At that time, physicists who had transferred from nuclear reactor work to biophysics were using the techniques of gamma-ray spectroscopy to detect the presence and character of radioactive materials in humans and animals by counting and measuring the number of gamma rays emitted from an organism. By adapting the techniques of pulseheight analysis to the analysis of voltage pulses from the Coulter counter, they converted the Coulter counter into a device that quantitated cell volume. Now, volume distributions of large populations of cells could be measured. The desire to examine the cells corresponding to a specific volume led to another important development, the design by Fulwyler of the automatic cell sorter. The group used this device to sort individual cells with a specific volume into a separate container.

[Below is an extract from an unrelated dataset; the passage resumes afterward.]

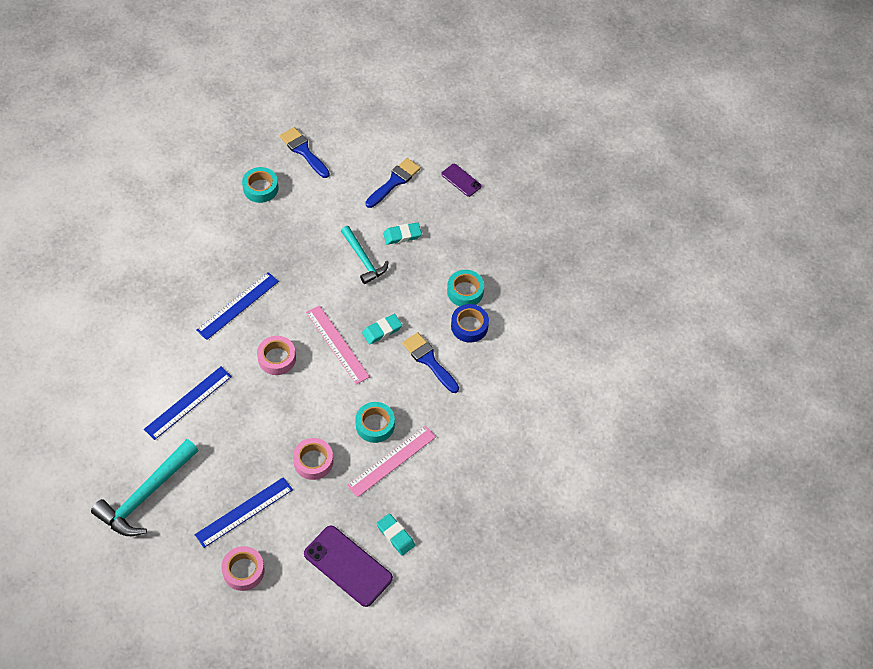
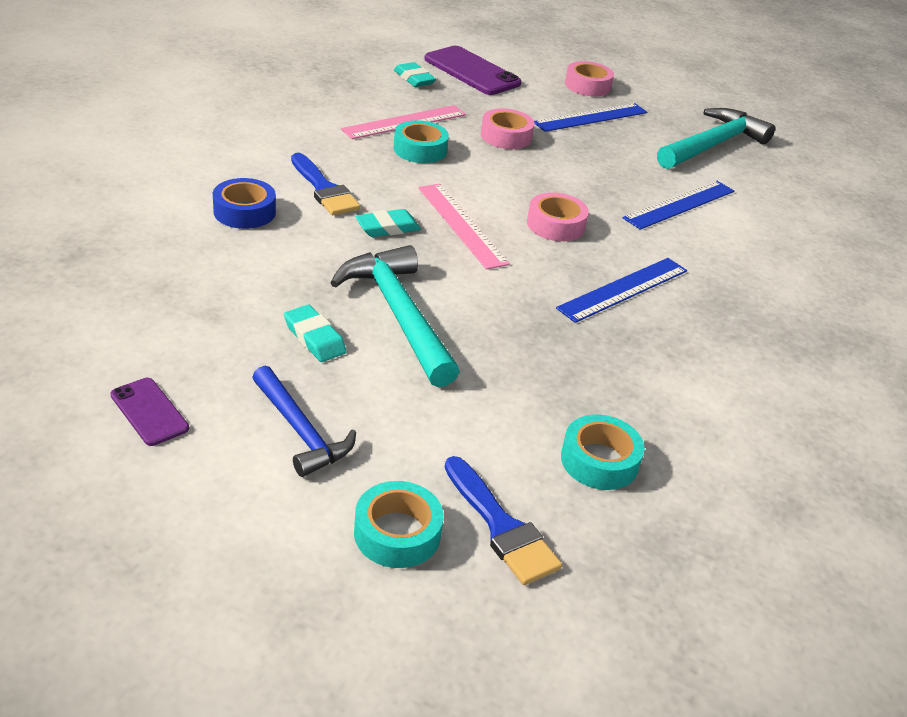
camera: 175 degrees left, 20 degrees down
turquoise hammer [341,226,388,284] -> turquoise hammer [330,245,460,387], size x1.56
blue brush [365,158,421,208] -> blue hammer [252,366,356,477]
turquoise eraser [383,223,422,245] -> turquoise eraser turned 60 degrees clockwise [284,305,347,362]
turquoise tape [447,270,484,306] -> turquoise tape moved to [354,481,444,568]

The volume-sorting instrument soon was applied to monitoring the life cycle of multiplying cells. LASL scientists considered cell volume a useful parameter to measure because a cell's DNA content doubles during the life cycle to insure proper transfer of genetic information when the cell divides, and an

increase in cell volume must accompany the increase in DNA content. Detailed studies led to the conclusion that cell volume is not a unique marker to differentiate cells at different stages of the life cycle. Fortunately, another parameter, DNA content, is unique. In 1966-67 Mullaney and Van Dilla constructed the progenitor of the LASL flow cytometers, an instrument that measures the fluorescence of a single cell as it passes through a laser beam. This device allows us to measure the DNA content of each cell in a population, if the cells have been stained with a dye chemically specific for DNA. The measurement allows us to follow the normal growth of cells or their abnormal growth caused by a perturbation of the cell's environment or as occurs in dis

eases.

Almost immediately, the biologists in the group were interested in using the flow cytometer to analyze the life cycle of exponentially growing cell populations by measuring the DNA distribution in cells exposed to various experimental conditions. The National Cancer Institute saw flow cytometry with its high accuracy and precision in measuring large populations of cells as a possible tool for early diagnosis of cancer, when the frequency of malignant cells is very low. Several groups including the LASL scientists, Wheeless and his group at the University of Rochester, Sweet and Bonner at Stanford University, and others improved the instrumentation and pioneered the application of flow cytometry to cancer diagnosis and to broader studies of cancer and the immune system.

How the Instrument Works

All flow cytometers have three basic components: (1) a flow chamber in which cells are aligned for measurement; (2) a system for optical measurements consisting of a light source (usually a laser), beam-shaping and collection optics, and a light-detection device; and (3) electronics for signal acquisition, analysis, and display. The entire instrument is shown in Fig. 3 and details of the flow chamber, the optics, and the electronics are shown in Figs. 4, 5, and 6, respectively.